=== Section Start ===

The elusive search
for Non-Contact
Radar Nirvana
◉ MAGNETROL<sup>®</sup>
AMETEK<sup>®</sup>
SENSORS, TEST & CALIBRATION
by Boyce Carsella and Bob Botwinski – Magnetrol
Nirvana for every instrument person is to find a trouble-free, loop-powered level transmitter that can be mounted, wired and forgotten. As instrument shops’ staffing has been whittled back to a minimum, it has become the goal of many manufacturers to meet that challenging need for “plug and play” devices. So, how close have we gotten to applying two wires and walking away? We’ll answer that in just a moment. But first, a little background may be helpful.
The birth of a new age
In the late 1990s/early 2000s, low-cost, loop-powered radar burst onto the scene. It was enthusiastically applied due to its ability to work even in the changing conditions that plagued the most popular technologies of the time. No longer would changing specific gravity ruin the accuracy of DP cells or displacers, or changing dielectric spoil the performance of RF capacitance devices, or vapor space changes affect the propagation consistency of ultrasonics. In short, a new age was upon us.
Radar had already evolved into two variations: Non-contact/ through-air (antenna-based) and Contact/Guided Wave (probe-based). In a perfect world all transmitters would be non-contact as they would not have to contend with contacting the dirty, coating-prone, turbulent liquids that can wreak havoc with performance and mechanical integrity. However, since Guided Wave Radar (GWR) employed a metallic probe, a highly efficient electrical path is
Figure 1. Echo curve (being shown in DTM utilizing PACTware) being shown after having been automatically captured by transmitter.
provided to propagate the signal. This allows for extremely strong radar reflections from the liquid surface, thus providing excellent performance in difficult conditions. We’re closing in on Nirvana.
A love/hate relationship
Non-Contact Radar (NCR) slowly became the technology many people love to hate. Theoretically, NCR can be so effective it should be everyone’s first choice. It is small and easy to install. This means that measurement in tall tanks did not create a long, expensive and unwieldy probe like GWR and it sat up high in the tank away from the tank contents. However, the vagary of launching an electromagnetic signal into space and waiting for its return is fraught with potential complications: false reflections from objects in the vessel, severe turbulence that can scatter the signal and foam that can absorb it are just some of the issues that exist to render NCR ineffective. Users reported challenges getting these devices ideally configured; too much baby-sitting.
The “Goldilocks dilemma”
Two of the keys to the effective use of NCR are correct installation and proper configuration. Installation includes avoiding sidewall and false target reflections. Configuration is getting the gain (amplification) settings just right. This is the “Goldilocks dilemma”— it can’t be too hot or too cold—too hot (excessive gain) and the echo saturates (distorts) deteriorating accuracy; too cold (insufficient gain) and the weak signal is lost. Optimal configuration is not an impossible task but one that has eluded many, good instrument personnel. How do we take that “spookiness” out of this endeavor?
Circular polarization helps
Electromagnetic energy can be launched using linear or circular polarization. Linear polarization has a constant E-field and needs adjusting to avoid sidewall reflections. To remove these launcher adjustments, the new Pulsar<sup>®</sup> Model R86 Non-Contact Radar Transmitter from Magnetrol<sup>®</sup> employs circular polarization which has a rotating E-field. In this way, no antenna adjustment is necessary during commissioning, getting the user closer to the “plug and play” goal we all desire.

=== Section End ===
=== Section Start ===

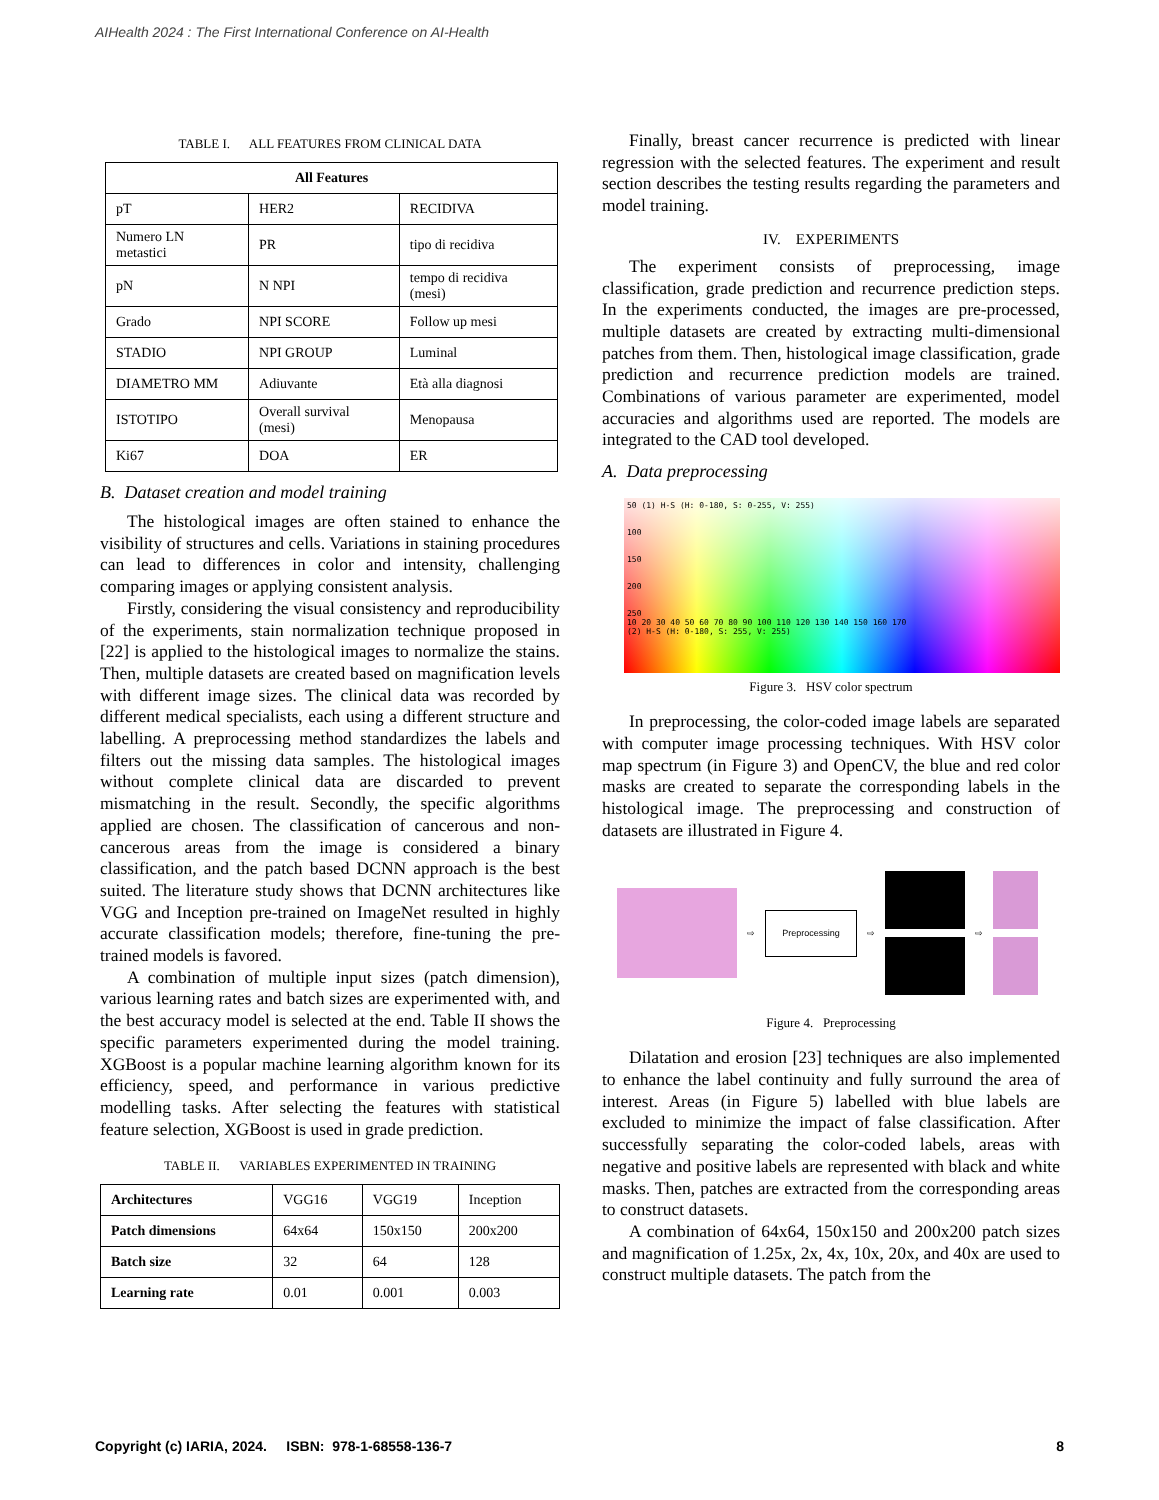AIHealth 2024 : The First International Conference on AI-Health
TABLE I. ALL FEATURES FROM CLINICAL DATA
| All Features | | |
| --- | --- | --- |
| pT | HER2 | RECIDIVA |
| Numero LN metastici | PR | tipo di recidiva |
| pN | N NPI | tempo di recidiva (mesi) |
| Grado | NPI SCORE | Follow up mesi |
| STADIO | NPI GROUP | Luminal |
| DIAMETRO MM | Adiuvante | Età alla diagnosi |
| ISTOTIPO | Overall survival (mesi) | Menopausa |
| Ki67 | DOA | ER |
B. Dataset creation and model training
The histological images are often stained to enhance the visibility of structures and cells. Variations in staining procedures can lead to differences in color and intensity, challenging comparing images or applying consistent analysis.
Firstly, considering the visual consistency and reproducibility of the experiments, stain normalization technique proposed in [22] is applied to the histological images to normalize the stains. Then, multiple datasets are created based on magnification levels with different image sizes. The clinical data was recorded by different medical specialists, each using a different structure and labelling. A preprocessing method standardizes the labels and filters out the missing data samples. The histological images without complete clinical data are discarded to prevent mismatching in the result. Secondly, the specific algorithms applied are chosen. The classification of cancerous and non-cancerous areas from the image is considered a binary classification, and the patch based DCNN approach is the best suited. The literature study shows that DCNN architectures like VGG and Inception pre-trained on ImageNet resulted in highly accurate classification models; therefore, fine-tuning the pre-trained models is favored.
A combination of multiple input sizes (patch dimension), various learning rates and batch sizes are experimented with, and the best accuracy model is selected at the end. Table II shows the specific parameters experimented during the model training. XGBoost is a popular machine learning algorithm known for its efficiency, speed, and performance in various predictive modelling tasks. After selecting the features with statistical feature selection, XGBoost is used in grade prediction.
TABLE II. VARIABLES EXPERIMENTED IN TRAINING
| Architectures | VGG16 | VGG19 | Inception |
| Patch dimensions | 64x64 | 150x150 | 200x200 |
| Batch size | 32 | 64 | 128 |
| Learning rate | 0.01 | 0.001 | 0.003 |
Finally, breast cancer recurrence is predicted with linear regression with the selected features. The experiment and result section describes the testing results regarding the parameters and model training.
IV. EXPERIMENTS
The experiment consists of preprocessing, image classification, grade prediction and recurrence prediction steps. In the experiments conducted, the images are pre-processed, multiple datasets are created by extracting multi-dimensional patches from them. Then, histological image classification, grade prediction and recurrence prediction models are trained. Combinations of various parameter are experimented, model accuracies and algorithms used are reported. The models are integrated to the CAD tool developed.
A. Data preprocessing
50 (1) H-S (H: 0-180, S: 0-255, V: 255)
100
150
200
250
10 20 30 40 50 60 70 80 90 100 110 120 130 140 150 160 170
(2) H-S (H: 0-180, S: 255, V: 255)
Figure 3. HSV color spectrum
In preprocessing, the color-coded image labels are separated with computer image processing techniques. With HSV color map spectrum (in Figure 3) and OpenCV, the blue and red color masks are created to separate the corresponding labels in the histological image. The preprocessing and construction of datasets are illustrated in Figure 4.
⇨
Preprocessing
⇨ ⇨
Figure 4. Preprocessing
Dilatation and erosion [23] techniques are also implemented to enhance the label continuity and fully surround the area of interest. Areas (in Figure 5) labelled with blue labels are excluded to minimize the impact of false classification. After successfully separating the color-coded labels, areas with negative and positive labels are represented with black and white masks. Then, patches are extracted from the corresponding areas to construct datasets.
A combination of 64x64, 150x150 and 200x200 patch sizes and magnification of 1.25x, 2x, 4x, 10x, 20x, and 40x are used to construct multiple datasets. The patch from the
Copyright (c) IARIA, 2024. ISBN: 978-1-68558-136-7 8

=== Section End ===

■ **What you are asked to do**: In the data above, each line holding "challenging" is to be found and copied.

■ **Answer to this task**:
Nirvana for every instrument person is to find a trouble-free, loop-powered level transmitter that can be mounted, wired and forgotten. As instrument shops’ staffing has been whittled back to a minimum, it has become the goal of many manufacturers to meet that challenging need for “plug and play” devices. So, how close have we gotten to applying two wires and walking away? We’ll answer that in just a moment. But first, a little background may be helpful.
The histological images are often stained to enhance the visibility of structures and cells. Variations in staining procedures can lead to differences in color and intensity, challenging comparing images or applying consistent analysis.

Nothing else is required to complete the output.